18. Rae Armantrout. 21st century poetics. A strange confluence of Creeley and
Niedecker, seemingly. I wanted to include at least one L=A=N=G=U=A=G=E poet, since
it was the most influential avant-garde in the past twenty years, and this one
seems to be clearly stepping off from the pack at this point in terms of universal
appreciation. I would argue Lyn Hejinian would be an equally good example as a
poet with a very impressive body of work that has had a cosmopolitan influence,
but I see Armantrout's influence more in contemporary poetry. (1) (1)

Should I have included Zufkofsky, Olson, Oppen, Niedecker? Why did I slight the
Objectivists in general? Certainly they are more innovators than say Eliot or
Pound, who both looked backwards as much as they looked forward, if not more so.

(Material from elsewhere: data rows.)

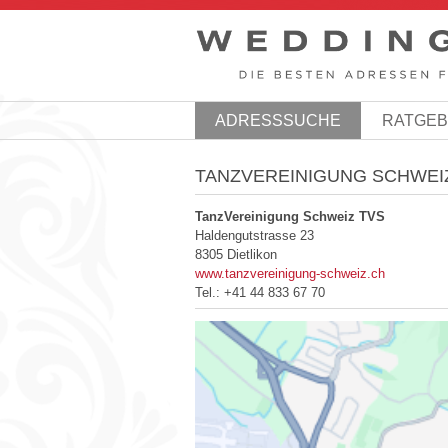
ADRESSSUCHE
RATGE
TANZVEREINIGUNG SCHWEI
TanzVereinigung Schweiz TVS
Haldengutstrasse 23
8305 Dietlikon
www.tanzvereinigung-schweiz.ch
Tel.:
+41 44 833 67 70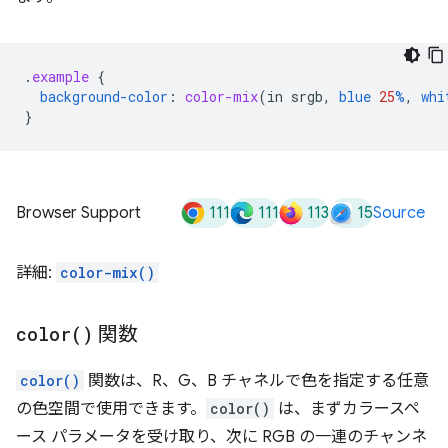
.
example
{
background-color
:
color-mix
(
in
srgb
,
blue
25
%
,
whi
}
111
111
113
15
Browser Support
Source
詳細:
color-mix()
color(
)
関数
color()
関数は、R、G、B チャネルで色を指定する任意
の色空間で使用できます。
color()
は、まずカラースペ
ース パラメータを受け取り、次に RGB の一連のチャンネ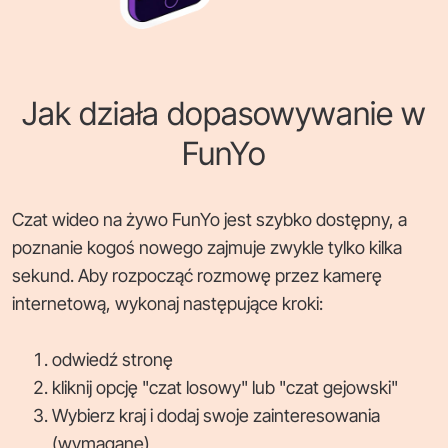
Jak działa dopasowywanie w
FunYo
Czat wideo na żywo FunYo jest szybko dostępny, a
poznanie kogoś nowego zajmuje zwykle tylko kilka
sekund. Aby rozpocząć rozmowę przez kamerę
internetową, wykonaj następujące kroki:
odwiedź stronę
kliknij opcję "czat losowy" lub "czat gejowski"
Wybierz kraj i dodaj swoje zainteresowania
(wymagane)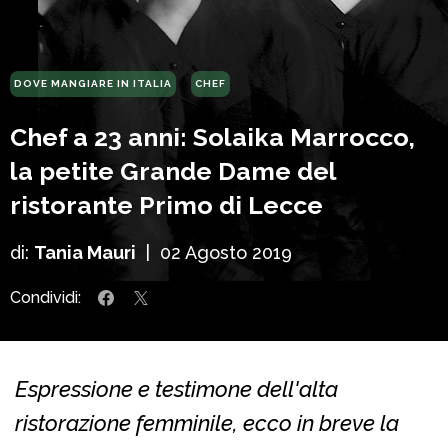
DOVE MANGIARE IN ITALIA
CHEF
Chef a 23 anni: Solaika Marrocco,
la petite Grande Dame del
ristorante Primo di Lecce
di:
Tania Mauri
|
02 Agosto 2019
Condividi:
Espressione e testimone dell'alta
ristorazione femminile, ecco in breve la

I guess who ever mastered the disjunctive, recontextualizing line first should be
on here. Apollinaire? A Russian Futurist? And where does Marinetti belong? On this
list?

Okay, I admit it. This was like a game show. All that was missing were the
blinking lights going around in a big rectangle. And all I needed was Gene
Raeburn's long skinny microphone and a velveteen emcee suit with REALLY big
lapels, but it was fun for a half hour or so. And I did want to see who I really
thought were the big movers in my own mind, as I hadn't really formulated it as a
list. Yeah, I know lists suck, lists were what they used to make concentration
camps, gulags, yadda yadda. I repeat....Sue me.

Refer all litigation to my attorneys "Fuchyou, Fuchyou & Igivashitz."